Эдип приехал из Колона в Зальцбург

«Эдип в Колоне» Софокла сделан звездной командой: режиссер Петер Штайн, в главной роли – Карл-Мария Брандауэр. Получилась истинная трагедия
Monika Rittershaus

Если перед началом спектакля зрителям предлагают беруши и очки для солнечного затенения, то понимаешь: девиз нынешнего зальцбургского фестиваля не зря звучит по-античному сурово. «Где сталкиваются бог и человек, возникает трагедия». При таком раскладе неудивительно, что древние греки определили афишу. Здесь и «Федра» Расина, и премьера оперы Вольфганга Рима «Дионисий» на стихи Ницше, и Софокл.

«Эдип в Колоне» не очень популярен в театрах, поскольку завершает страдания несчастного царя, ввергнутого богами в немыслимое. Удары судьбы, от которых невозможно защититься, способны подавить зрительскую психику. Самоослепление после того, как выяснилось, что Иокаста не только жена, но и мать ему, а дочери еще и сестры, бесприютные скитания, предательство властолюбивых сыновей... Но Петер Штайн поставил спектакль если не жизнеутверждающий, то хотя бы не унылый, обнаружив в трагедии даже оптимизм. Несчастья человека, оставленного на растерзание высших сил, открывают в нем невиданные возможности.
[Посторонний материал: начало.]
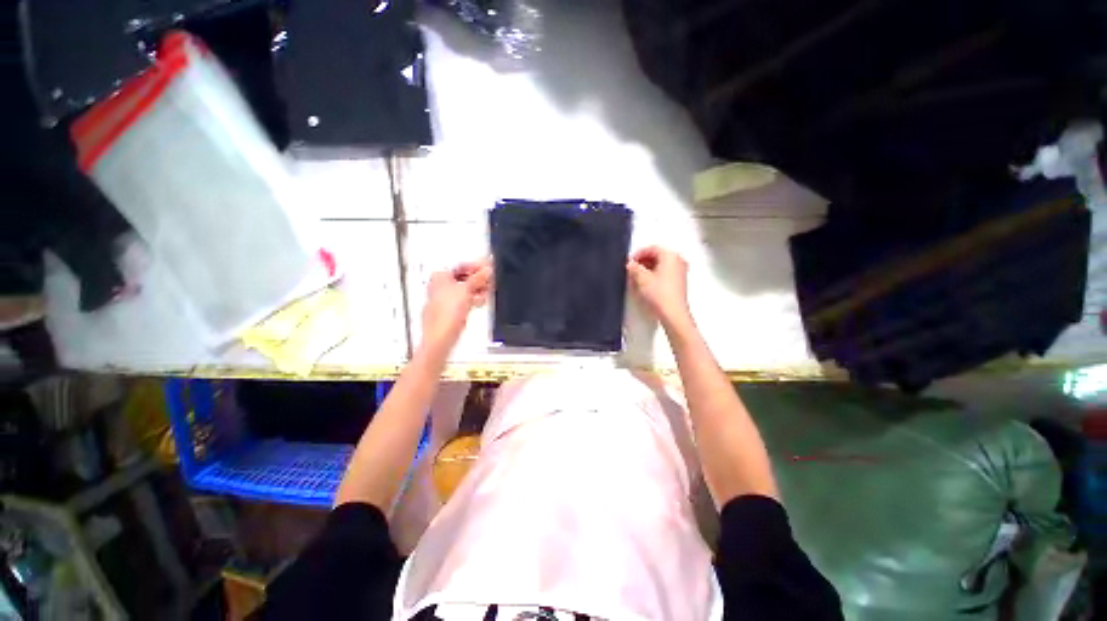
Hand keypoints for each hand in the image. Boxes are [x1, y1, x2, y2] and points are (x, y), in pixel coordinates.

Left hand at [421, 259, 492, 349]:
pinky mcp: (451, 311)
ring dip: (477, 289)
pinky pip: (465, 300)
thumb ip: (478, 278)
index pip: (460, 266)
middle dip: (477, 278)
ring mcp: (445, 299)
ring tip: (488, 289)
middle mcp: (440, 286)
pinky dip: (473, 299)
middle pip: (463, 278)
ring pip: (465, 290)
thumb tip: (486, 271)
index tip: (488, 267)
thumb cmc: (444, 314)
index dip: (476, 266)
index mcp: (439, 276)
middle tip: (490, 278)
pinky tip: (480, 300)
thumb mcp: (466, 290)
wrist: (442, 335)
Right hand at [627, 246, 690, 327]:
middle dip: (643, 261)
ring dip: (648, 268)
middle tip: (631, 269)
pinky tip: (646, 283)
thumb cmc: (659, 294)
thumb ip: (634, 268)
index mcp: (670, 255)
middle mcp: (678, 260)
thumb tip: (630, 264)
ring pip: (661, 264)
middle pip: (657, 255)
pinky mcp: (680, 282)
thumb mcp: (642, 279)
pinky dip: (655, 274)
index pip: (651, 248)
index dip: (638, 254)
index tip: (628, 262)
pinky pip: (665, 272)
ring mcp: (680, 271)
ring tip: (636, 277)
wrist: (673, 314)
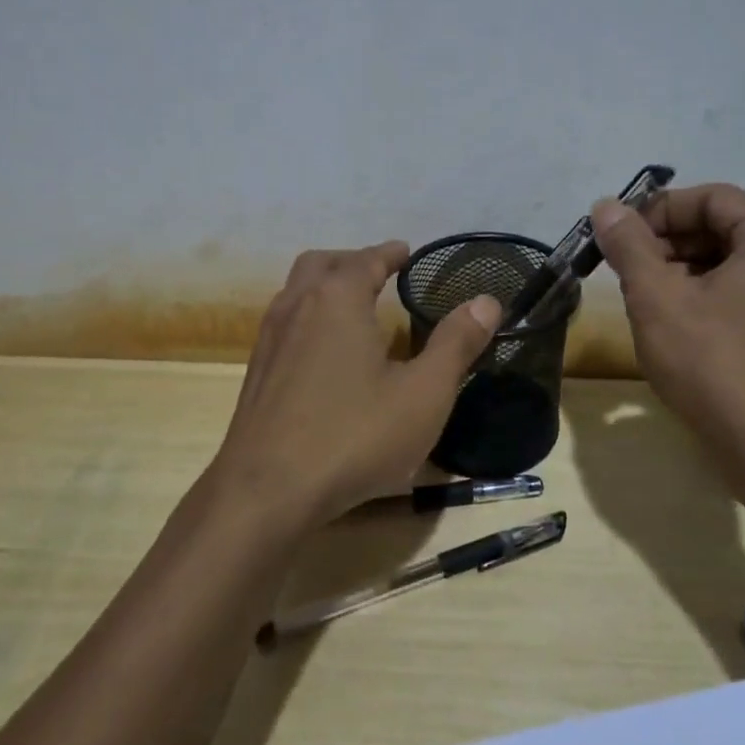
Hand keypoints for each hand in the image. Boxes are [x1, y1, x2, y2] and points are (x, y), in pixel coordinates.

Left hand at [208, 241, 501, 527]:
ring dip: (326, 286)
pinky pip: (285, 324)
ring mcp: (269, 340)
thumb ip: (456, 344)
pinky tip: (327, 353)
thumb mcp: (423, 394)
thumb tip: (487, 301)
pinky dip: (310, 317)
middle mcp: (297, 307)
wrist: (265, 493)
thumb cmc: (353, 436)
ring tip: (356, 307)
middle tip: (381, 274)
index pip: (366, 259)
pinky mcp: (257, 374)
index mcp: (337, 300)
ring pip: (297, 292)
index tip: (406, 252)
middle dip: (353, 261)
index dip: (390, 253)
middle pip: (322, 264)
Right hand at [590, 184, 744, 460]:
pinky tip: (680, 328)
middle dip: (670, 245)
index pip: (710, 198)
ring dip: (686, 273)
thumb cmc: (716, 365)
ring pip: (736, 265)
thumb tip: (606, 206)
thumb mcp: (658, 299)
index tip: (618, 238)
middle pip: (725, 229)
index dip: (657, 211)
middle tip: (627, 272)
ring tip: (647, 302)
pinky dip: (712, 299)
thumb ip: (630, 246)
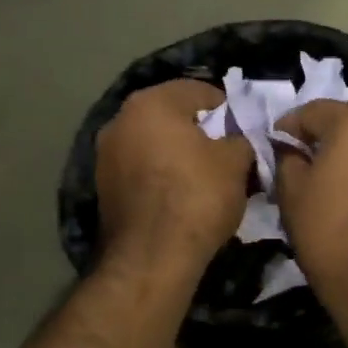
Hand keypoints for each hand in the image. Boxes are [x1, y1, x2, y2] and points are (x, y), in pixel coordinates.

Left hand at [96, 81, 252, 273]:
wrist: (152, 257)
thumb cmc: (197, 196)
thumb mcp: (236, 161)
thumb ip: (241, 139)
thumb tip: (239, 139)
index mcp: (151, 103)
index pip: (199, 90)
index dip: (228, 109)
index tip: (245, 132)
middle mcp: (120, 120)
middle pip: (172, 116)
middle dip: (202, 132)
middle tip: (229, 154)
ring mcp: (106, 155)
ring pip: (155, 144)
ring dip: (180, 154)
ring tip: (207, 178)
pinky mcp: (103, 187)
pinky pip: (142, 170)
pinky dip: (162, 175)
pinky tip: (182, 196)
Для спектакля Штайн сам сделал новый перевод Софокла. Сделал идеальный выбор на главную роль – 66-летний Карл-Мария Брандауэр. Не то чтобы спектакль держится на нем одном – тут все гармонично, все при деле, всякий знает свой маневр. Хор поразителен: Штайн прописал для каждого актера собственный рисунок, показав не обезличенную толпу в одежде альпийских крестьян, а набор персонажей. Текучие плетения сценического узора, геометрия мизансцен завораживают. Да и окружение у Брандауэра что надо – например, 78-летний Юрген Хольц, играющий Креонта в инвалидной коляске. Легендарный актер, бежавший из ГДР в Западную Германию и сделавший там карьеру, каких мало, он выглядит в «Эдипе» мастодонтом, скупым на жесты и потому заставляющим ценить их вдвойне.

Но именно Эдип Брандауэра придает происходящему не просто глубину, но иное измерение, мистическое, потустороннее, обозначающее существование мира, куда вход откроется лишь одному герою. Известные актеры к старости начинают играть самих себя, великие продолжают играть других. Брандауэр напомнил, что такое актерская школа прошлого и как относительно понятие актуальности в искусстве.
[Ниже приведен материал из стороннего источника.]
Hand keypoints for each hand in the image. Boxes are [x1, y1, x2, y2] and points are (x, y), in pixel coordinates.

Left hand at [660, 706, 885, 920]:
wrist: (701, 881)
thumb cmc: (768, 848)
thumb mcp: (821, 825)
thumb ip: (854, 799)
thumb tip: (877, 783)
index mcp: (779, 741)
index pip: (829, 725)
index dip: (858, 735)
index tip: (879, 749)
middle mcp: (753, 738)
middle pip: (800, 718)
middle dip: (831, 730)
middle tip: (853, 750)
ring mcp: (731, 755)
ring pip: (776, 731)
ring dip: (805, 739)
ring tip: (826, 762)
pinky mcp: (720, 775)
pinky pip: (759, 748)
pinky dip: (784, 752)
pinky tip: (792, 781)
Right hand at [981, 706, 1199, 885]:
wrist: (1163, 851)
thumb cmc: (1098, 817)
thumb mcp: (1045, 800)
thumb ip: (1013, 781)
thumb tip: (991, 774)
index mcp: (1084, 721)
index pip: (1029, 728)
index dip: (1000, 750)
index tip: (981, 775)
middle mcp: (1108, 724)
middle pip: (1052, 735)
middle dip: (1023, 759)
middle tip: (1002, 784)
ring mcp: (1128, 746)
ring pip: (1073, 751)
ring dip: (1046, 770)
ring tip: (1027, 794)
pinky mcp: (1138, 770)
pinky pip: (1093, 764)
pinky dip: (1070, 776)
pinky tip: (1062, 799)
Неторопливость, с которой Штайн рассказывает античный миф, скупость выразительных средств (декорации сведены к густой роще на пустой сцене), минимум музыки (зато уж если гремит гром, так становится страшно) и простота освещения (лишь смерть героя ослепляет публику буквально, на сцене вспыхивают сотни мощных ламп) – все напоминает о звездных часах театра, когда он не сводился к развлечению.